When I was a youngster, we had a neighbour who kept a jar of coins. When kids would visit, he’d offer the jar and say, “take as many as you like”. If you grabbed too many, your bulging fist wouldn’t make it through the neck of the jar. Lesson learned.

As the development of the Ring of Fire moves ahead, those involved will need to make complicated decisions on how much of the Ring’s wealth to keep in Ontario and how much to let go.

At this point, there are many scenarios of where the North’s chromite might end up. It’s certain that the raw ore will be reduced to concentrate at the mine sites, but after that, it’s a guess. When Cliffs Natural Resources was grabbing the headlines, the plan was to have the concentrate shipped to Sudbury to be turned into ferro chrome at a new smelter they would build in Capreol.

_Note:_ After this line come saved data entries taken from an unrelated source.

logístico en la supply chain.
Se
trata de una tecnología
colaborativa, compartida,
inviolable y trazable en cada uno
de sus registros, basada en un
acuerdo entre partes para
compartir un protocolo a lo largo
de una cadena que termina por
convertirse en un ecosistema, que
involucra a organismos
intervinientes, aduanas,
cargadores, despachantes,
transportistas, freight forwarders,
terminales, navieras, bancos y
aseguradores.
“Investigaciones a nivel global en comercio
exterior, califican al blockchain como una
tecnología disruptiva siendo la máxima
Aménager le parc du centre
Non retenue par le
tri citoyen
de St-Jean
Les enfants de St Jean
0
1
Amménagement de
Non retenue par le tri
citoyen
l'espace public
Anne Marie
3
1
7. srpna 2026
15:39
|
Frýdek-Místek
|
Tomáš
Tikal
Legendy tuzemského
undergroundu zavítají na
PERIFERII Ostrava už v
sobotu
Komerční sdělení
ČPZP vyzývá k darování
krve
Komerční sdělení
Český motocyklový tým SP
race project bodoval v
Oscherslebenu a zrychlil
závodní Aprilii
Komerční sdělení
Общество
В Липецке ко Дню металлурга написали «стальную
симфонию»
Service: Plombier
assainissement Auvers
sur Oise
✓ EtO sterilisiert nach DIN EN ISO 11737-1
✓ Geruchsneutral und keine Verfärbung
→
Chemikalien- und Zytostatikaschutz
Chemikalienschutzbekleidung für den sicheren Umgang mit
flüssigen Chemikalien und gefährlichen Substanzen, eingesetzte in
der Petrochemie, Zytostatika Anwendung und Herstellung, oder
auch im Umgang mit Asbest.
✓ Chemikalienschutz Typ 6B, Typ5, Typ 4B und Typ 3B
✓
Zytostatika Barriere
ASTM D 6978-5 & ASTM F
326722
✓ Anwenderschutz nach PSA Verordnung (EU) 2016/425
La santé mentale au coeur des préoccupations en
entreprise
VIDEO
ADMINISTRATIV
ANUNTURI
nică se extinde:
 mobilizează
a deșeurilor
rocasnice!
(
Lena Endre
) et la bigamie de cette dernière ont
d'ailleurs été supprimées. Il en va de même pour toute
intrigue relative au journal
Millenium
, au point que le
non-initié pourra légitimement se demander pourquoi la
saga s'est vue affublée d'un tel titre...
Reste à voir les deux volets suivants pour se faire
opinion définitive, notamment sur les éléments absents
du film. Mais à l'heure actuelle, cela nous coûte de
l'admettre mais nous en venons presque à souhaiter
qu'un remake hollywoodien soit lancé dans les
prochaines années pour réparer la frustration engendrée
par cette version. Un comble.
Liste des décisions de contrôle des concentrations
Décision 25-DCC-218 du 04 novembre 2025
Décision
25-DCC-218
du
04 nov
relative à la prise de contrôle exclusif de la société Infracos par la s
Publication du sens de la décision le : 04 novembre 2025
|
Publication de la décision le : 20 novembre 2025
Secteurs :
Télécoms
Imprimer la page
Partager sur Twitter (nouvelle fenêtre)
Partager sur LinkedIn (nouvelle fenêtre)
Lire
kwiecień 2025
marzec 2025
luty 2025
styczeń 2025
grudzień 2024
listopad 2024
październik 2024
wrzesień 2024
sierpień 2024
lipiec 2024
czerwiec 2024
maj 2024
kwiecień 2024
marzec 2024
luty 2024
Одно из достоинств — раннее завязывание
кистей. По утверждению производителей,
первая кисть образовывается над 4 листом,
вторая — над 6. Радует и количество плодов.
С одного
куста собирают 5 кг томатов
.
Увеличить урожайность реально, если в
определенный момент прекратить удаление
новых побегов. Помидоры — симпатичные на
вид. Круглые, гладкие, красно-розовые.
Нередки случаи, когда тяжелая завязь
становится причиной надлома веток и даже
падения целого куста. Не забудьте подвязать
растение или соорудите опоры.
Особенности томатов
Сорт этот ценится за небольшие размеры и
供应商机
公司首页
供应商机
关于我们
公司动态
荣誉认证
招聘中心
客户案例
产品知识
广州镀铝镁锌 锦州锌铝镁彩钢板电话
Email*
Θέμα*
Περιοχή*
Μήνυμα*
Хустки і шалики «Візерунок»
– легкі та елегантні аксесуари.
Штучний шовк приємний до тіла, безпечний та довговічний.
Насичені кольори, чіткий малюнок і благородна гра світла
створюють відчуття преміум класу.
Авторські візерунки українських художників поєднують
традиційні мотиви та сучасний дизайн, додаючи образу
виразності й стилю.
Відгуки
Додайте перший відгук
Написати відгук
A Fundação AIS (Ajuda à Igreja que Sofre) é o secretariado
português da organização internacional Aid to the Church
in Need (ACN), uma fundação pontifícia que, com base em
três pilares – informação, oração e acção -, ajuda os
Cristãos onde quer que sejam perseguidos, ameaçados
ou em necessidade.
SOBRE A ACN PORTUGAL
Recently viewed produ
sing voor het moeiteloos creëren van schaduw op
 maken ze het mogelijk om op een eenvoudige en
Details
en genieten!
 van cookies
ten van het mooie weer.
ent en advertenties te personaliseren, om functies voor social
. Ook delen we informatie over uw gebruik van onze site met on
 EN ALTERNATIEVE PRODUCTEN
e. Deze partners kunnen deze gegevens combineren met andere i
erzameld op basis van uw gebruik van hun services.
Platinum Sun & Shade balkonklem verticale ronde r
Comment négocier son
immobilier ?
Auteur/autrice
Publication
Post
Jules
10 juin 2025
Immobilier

Right now, it’s debatable whether the Ring’s chromite will ever see an Ontario smelter due to provincial electrical costs. Quebec and Manitoba sell their power to industries for less than three cents per kilowatt hour (KWH), while Ontario’s rates are based on a spot market that is often double that.

Other than government intervention, there is nothing that would stop a company from shipping the chromite directly to another province or to another country. At the very least, northerners want the chromite smelted into ferro chrome in the North.